Dataset entries
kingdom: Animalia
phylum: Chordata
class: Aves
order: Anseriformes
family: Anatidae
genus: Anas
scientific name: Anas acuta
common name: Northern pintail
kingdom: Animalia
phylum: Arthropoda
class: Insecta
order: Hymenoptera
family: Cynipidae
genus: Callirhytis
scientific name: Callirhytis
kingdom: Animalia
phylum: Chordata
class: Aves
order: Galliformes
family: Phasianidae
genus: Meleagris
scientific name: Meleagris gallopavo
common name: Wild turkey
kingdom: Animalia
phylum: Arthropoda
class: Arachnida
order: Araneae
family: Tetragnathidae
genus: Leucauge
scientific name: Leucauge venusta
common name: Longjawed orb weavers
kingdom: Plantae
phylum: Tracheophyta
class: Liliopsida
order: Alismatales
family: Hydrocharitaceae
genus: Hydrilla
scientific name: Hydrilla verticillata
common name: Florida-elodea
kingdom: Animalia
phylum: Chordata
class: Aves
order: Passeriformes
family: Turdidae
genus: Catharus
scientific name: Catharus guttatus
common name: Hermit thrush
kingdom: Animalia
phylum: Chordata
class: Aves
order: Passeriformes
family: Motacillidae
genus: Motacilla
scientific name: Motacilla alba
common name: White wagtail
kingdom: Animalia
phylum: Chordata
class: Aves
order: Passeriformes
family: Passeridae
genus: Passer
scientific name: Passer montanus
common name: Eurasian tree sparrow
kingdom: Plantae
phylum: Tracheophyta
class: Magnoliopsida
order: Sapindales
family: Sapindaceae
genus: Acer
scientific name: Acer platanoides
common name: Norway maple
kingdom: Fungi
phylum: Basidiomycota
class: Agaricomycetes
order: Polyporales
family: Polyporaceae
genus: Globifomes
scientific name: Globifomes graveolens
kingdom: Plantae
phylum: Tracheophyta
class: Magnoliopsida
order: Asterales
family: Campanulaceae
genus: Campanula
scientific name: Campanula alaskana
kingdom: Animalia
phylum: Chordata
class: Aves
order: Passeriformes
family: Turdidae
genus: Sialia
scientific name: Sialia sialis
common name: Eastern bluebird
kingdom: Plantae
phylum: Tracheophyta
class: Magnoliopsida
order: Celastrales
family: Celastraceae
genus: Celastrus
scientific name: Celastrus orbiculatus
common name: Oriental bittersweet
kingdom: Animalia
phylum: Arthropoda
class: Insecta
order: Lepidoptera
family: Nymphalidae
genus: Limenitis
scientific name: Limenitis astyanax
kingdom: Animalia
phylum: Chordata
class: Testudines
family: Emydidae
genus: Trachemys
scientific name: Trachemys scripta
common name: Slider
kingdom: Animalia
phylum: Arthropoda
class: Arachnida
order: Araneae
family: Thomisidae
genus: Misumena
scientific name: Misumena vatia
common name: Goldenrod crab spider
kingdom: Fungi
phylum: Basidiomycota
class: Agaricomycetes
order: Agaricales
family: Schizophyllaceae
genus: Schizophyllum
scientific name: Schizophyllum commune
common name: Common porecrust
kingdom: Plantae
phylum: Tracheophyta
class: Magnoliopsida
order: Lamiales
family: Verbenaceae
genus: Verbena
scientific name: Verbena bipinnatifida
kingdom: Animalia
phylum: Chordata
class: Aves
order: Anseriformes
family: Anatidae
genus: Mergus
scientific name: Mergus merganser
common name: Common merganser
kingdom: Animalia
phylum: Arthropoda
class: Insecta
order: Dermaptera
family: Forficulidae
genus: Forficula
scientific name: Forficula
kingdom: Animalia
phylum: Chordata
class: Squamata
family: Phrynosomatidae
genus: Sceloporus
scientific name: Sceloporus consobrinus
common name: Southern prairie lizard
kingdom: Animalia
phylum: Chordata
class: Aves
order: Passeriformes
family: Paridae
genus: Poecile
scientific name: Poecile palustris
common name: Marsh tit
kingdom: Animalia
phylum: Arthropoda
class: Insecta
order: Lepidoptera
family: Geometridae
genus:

Aim: Please rewrite the lines starting at the one containing "genus: Celastrus" and ending at the one containing "class: Squamata" as a two-column CSV with the headers text and answer. Give one row per line, with each value in its own quoted field and any line breaks replaced by spaces.

Result of this task:
text,answer
"genus:","Celastrus"
"scientific name:","Celastrus orbiculatus"
"common name:","Oriental bittersweet"
"kingdom:","Animalia"
"phylum:","Arthropoda"
"class:","Insecta"
"order:","Lepidoptera"
"family:","Nymphalidae"
"genus:","Limenitis"
"scientific name:","Limenitis astyanax"
"kingdom:","Animalia"
"phylum:","Chordata"
"class:","Testudines"
"family:","Emydidae"
"genus:","Trachemys"
"scientific name:","Trachemys scripta"
"common name:","Slider"
"kingdom:","Animalia"
"phylum:","Arthropoda"
"class:","Arachnida"
"order:","Araneae"
"family:","Thomisidae"
"genus:","Misumena"
"scientific name:","Misumena vatia"
"common name:","Goldenrod crab spider"
"kingdom:","Fungi"
"phylum:","Basidiomycota"
"class:","Agaricomycetes"
"order:","Agaricales"
"family:","Schizophyllaceae"
"genus:","Schizophyllum"
"scientific name:","Schizophyllum commune"
"common name:","Common porecrust"
"kingdom:","Plantae"
"phylum:","Tracheophyta"
"class:","Magnoliopsida"
"order:","Lamiales"
"family:","Verbenaceae"
"genus:","Verbena"
"scientific name:","Verbena bipinnatifida"
"kingdom:","Animalia"
"phylum:","Chordata"
"class:","Aves"
"order:","Anseriformes"
"family:","Anatidae"
"genus:","Mergus"
"scientific name:","Mergus merganser"
"common name:","Common merganser"
"kingdom:","Animalia"
"phylum:","Arthropoda"
"class:","Insecta"
"order:","Dermaptera"
"family:","Forficulidae"
"genus:","Forficula"
"scientific name:","Forficula"
"kingdom:","Animalia"
"phylum:","Chordata"
"class:","Squamata"